Services v Jarvis [2003] EWCA Civ 1563 ; [2004] 1 WLR 1867 (CA) which makes plan that such legislation is essentially a cashflow measure implementing what has been colloquially described as a "quick and dirty" exercise to avoid delays in payment pending definitive

determination of litigation. It is not the purpose of the Act to inhibit due process of

securing by conventional methods a definitive decision. If the adjudicator erred in

any respect including that of ordering interest for which there was no authority, that

can be corrected and the whole of the dispute ironed out by the District Court.

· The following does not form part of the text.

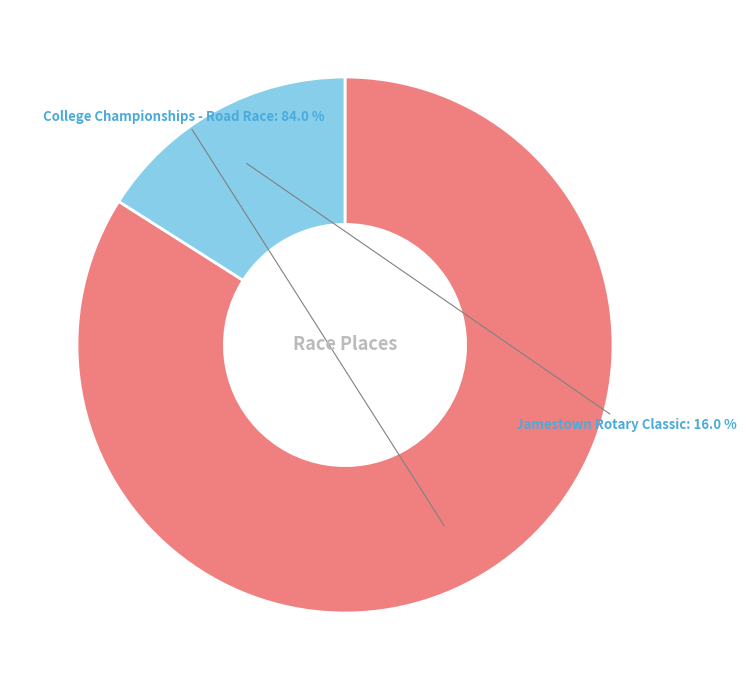

What percentage is NOT represented by College Championships - Road Race?

16.0%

Any overpayment can be resolved by that Court's exercise of jurisdiction in relation

to restitution.



[19] In these circumstances I can see no purpose in this Court's proceeding on

Monday to substantive adjudication. I am indeed provisionally of the view that the

High Court proceeding should not be pursued although I do not give judgment to

that effect without formal argument in court of the issues which I have discussed

summarily at telephone conference. But I am sufficiently confident in the foregoing

expression of opinion to see no advantage in retaining Monday's fixture. Instead

that fixture will be vacated and the parties will be left to have their dispute resolved

in the District Court in the event that pending settlement discussions prove




[20] Counsel are agreed that with settlement negotiations pending it is undesirable

that the issue of costs be argued at this stage.



[21] There will be leave to apply for substantive fixture and as to costs.